Le nom cesse d’être simple signature ; il devient matière plastique, idée active, expérience de finitude.
En signant DA Mourre, je ne signe plus seulement mes œuvres ;
je signe la condition même de l’homme qui les crée et qui s’efface.
Conclusion
Ainsi, DA Mourre n’est pas un nom nouveau, c’est une forme d’évidence.
Il ne détourne pas mon travail, il l’approfondit.
Il relie ce que je fais, ce que je dis et ce que je suis.
Il rappelle que tout geste humain est à la fois don et disparition — amour et mort.
DA Mourre : donner, aimer, mourir.
Trois verbes pour un même acte de présence.
Daniel MOURRE, dit :"D.A MOURRE" montre les dérives des sociétés humaines et la nécessité d'un changement rapide pour éviter d’arriver à des extrêmes inéluctables, et se confronter à la finitude programmée de l’Homme provoquée par une nature saccagée. Son art représente le mouvement artistique : le Finitisme.
Pour représenter l’impact de l’homme dans son environnement, D.A MOURRE a créé les séries propagations et imprégnations, à l’instar de César et de ses séries compressions et expansions. Pour soutenir sa démarche, contrairement à l’artiste Christo qui emballait les œuvres pour les montrer, Daniel Mourre déballe une bouche d’égout déposée sur une toile estampillée de son empreinte rouillée pour en montrer l’absence..
Pour cela, l’artiste se positionne comme un archéologue d’un futur très lointain qui découvrirait des traces et des fossiles de l'ère anthropocène.
La bouche d'égout, qui symbolise pour l'artiste la civilisation humaine industrielle, est ainsi déclinée à travers différentes techniques. Du fait de son antinomie, l’objet permet de mettre en avant les extrêmes constatés dans notre Société. Son matériau essentiel est vivant et complètement celui de la civilisation du métal: La rouille.
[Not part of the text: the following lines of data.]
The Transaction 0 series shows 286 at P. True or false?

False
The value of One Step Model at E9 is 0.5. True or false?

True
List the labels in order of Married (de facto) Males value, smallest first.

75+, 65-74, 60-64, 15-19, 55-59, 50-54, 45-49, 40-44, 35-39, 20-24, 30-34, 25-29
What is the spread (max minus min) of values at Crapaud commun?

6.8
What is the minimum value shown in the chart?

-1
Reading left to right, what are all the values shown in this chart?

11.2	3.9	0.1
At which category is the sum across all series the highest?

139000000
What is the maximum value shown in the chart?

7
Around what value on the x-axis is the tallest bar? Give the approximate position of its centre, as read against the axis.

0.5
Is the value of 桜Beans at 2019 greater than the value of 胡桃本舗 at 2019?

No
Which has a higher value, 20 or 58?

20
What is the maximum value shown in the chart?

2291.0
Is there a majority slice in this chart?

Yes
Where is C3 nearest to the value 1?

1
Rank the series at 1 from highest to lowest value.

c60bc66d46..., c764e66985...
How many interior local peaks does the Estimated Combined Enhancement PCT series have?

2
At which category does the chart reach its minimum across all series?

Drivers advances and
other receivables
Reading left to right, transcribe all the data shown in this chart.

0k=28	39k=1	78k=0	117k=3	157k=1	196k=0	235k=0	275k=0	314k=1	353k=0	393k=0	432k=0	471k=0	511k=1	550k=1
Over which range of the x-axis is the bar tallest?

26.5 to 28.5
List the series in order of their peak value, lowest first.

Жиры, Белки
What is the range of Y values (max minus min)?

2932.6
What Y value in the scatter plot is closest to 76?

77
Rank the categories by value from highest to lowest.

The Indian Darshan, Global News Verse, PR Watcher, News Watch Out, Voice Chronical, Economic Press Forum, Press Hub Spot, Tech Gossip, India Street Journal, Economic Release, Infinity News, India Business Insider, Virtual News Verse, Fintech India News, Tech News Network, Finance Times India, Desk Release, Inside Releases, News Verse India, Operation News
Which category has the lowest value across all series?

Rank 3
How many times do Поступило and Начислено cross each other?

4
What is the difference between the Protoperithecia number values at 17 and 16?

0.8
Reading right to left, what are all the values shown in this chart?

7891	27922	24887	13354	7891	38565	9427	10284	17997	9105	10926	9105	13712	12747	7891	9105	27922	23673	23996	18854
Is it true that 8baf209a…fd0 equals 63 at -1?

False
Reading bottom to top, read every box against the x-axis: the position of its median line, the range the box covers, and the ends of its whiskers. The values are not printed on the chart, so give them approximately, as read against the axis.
On peut voir ses œuvres comme les empreintes fossilisées d’une ère industrielle qui a perdu le sens et s’est anéantie. Les pièces qu’il donne à voir, rejoignent dans leur totale contemporanéité, une sorte de rappel d’art primitif, un nouvel art premier post effondrement.
Le public est interpellé par l'esthétique des œuvres qui est à la hauteur de la noirceur du constat ; lorsque le visiteur s’attarde sur la technique employée, alors l’absolue cohérence de l’ensemble s’impose à eux.